Cette formation dure 70 heures réparties sur 28 heures en présence (4 jours) et 42 heures à distance. Elle regroupe 28 formateurs et est organisée autour de 5 modules :

1. Formation ouverte et à distance : concepts, définitions et ingénierie

2. Utiliser un espace de travail collaboratif

3. Conduire un projet en formation ouverte et à distance

4. Concevoir et mettre en oeuvre un parcours individualisé et des outils d’autoformation accessibles à distance

5. Rôle du centre de ressources dans un dispositif de formation individualisée ouverte et à distance.


Nous utilisons
un environnement d’apprentissage virtuel basé sur 3 outils différents en fonction des besoins de cette formation :

– la plateforme« e-cafoc » (plate-forme élaborée par la Dafco de Besançon) qui servira de lieu de ressources, de communication, de suivi et de productions personnelles ;

– le collecticiel « QuickPlace« , hébergé par le pôle de compétences foad du Ministère à Toulouse, sera utilisé pour les activités collectives (travail coopératif et travail collaboratif) ;

– la plateforme « Centra » hébergée par le pôle de compétences foad du Ministère à Toulouse pour les échanges synchrones (audioconférence).

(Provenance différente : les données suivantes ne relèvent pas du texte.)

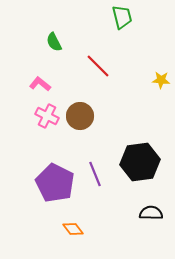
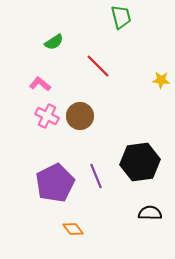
green trapezoid: moved 1 px left
green semicircle: rotated 96 degrees counterclockwise
purple line: moved 1 px right, 2 px down
purple pentagon: rotated 18 degrees clockwise
black semicircle: moved 1 px left
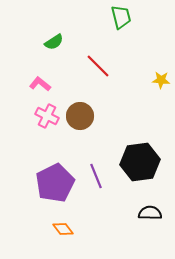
orange diamond: moved 10 px left
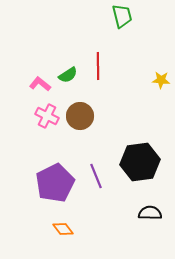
green trapezoid: moved 1 px right, 1 px up
green semicircle: moved 14 px right, 33 px down
red line: rotated 44 degrees clockwise
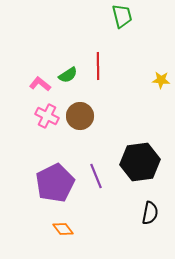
black semicircle: rotated 100 degrees clockwise
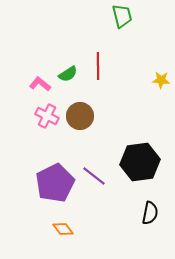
green semicircle: moved 1 px up
purple line: moved 2 px left; rotated 30 degrees counterclockwise
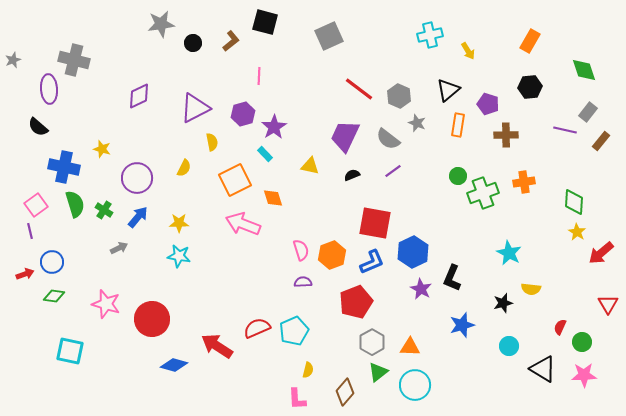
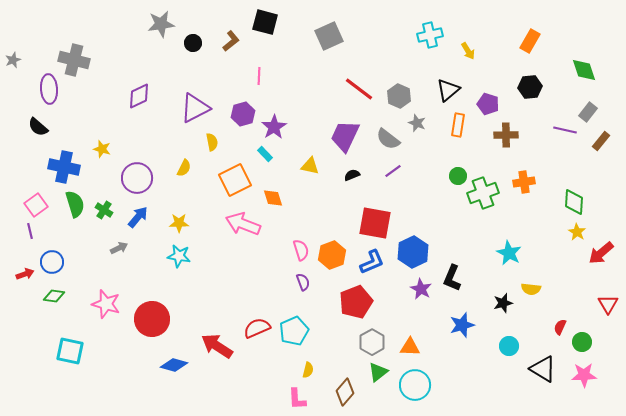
purple semicircle at (303, 282): rotated 72 degrees clockwise
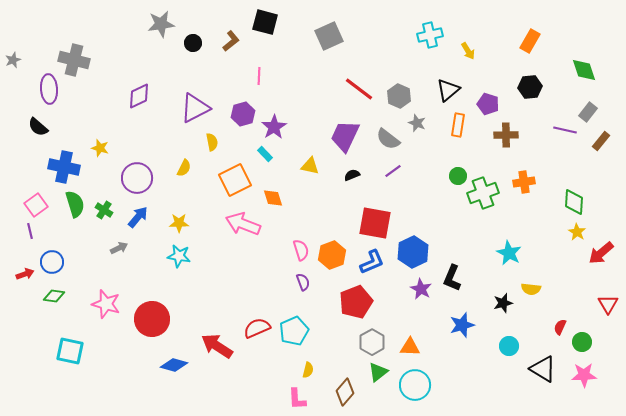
yellow star at (102, 149): moved 2 px left, 1 px up
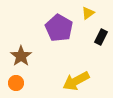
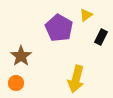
yellow triangle: moved 2 px left, 2 px down
yellow arrow: moved 2 px up; rotated 48 degrees counterclockwise
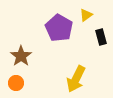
black rectangle: rotated 42 degrees counterclockwise
yellow arrow: rotated 12 degrees clockwise
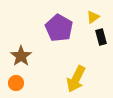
yellow triangle: moved 7 px right, 2 px down
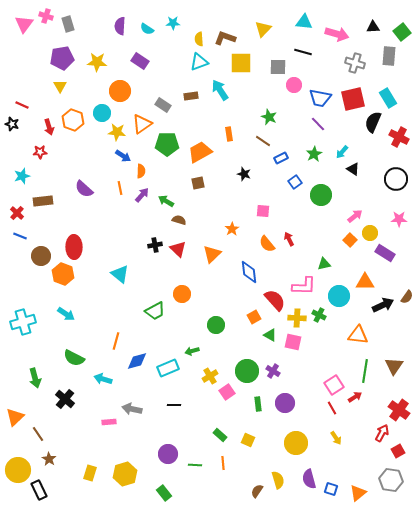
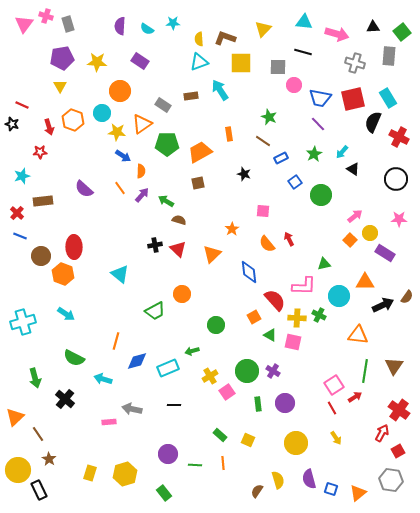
orange line at (120, 188): rotated 24 degrees counterclockwise
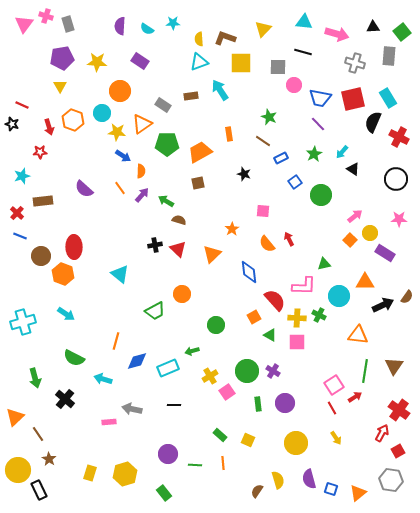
pink square at (293, 342): moved 4 px right; rotated 12 degrees counterclockwise
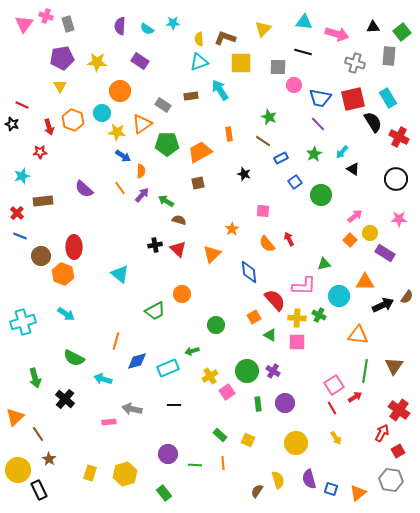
black semicircle at (373, 122): rotated 125 degrees clockwise
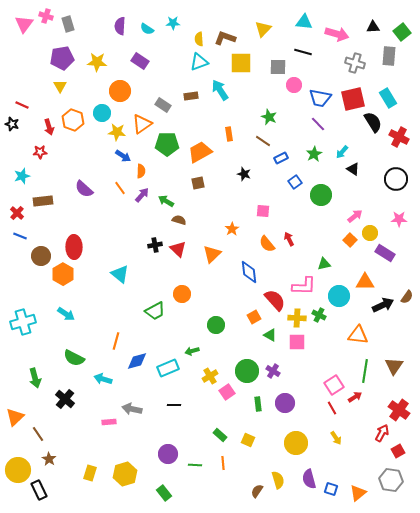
orange hexagon at (63, 274): rotated 10 degrees clockwise
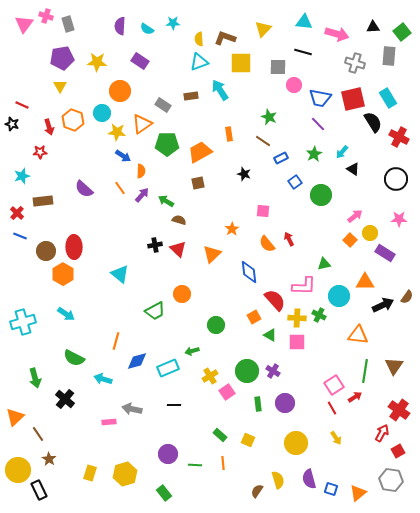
brown circle at (41, 256): moved 5 px right, 5 px up
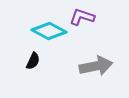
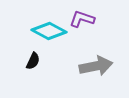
purple L-shape: moved 2 px down
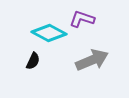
cyan diamond: moved 2 px down
gray arrow: moved 4 px left, 6 px up; rotated 12 degrees counterclockwise
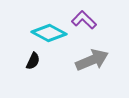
purple L-shape: moved 2 px right, 1 px down; rotated 25 degrees clockwise
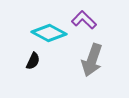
gray arrow: rotated 132 degrees clockwise
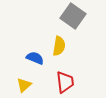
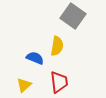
yellow semicircle: moved 2 px left
red trapezoid: moved 6 px left
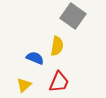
red trapezoid: rotated 30 degrees clockwise
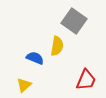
gray square: moved 1 px right, 5 px down
red trapezoid: moved 27 px right, 2 px up
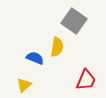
yellow semicircle: moved 1 px down
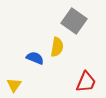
red trapezoid: moved 2 px down
yellow triangle: moved 10 px left; rotated 14 degrees counterclockwise
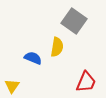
blue semicircle: moved 2 px left
yellow triangle: moved 2 px left, 1 px down
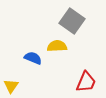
gray square: moved 2 px left
yellow semicircle: moved 1 px up; rotated 102 degrees counterclockwise
yellow triangle: moved 1 px left
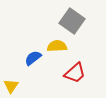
blue semicircle: rotated 60 degrees counterclockwise
red trapezoid: moved 11 px left, 9 px up; rotated 25 degrees clockwise
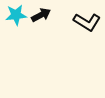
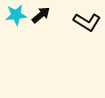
black arrow: rotated 12 degrees counterclockwise
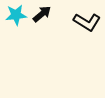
black arrow: moved 1 px right, 1 px up
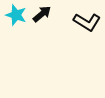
cyan star: rotated 25 degrees clockwise
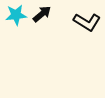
cyan star: rotated 25 degrees counterclockwise
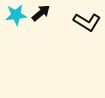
black arrow: moved 1 px left, 1 px up
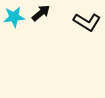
cyan star: moved 2 px left, 2 px down
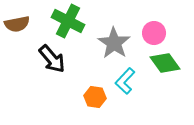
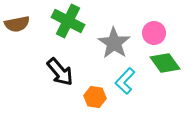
black arrow: moved 8 px right, 13 px down
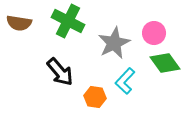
brown semicircle: moved 2 px right, 1 px up; rotated 20 degrees clockwise
gray star: rotated 12 degrees clockwise
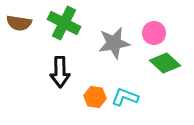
green cross: moved 4 px left, 2 px down
gray star: rotated 16 degrees clockwise
green diamond: rotated 12 degrees counterclockwise
black arrow: rotated 40 degrees clockwise
cyan L-shape: moved 16 px down; rotated 68 degrees clockwise
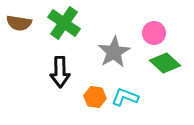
green cross: rotated 8 degrees clockwise
gray star: moved 9 px down; rotated 20 degrees counterclockwise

>>> Planning de la formation <<<

Pour les concepteurs il s’agit de préparer un mélange « savant » d’activités qui vont concourir à la qualité des apprentissages en utilisant les spécificités des 3 lieux virtuels avec pertinence.

Il y a encore « du clic sur la planche » pour être prêt fin septembre ! Nous vous donnerons des nouvelles.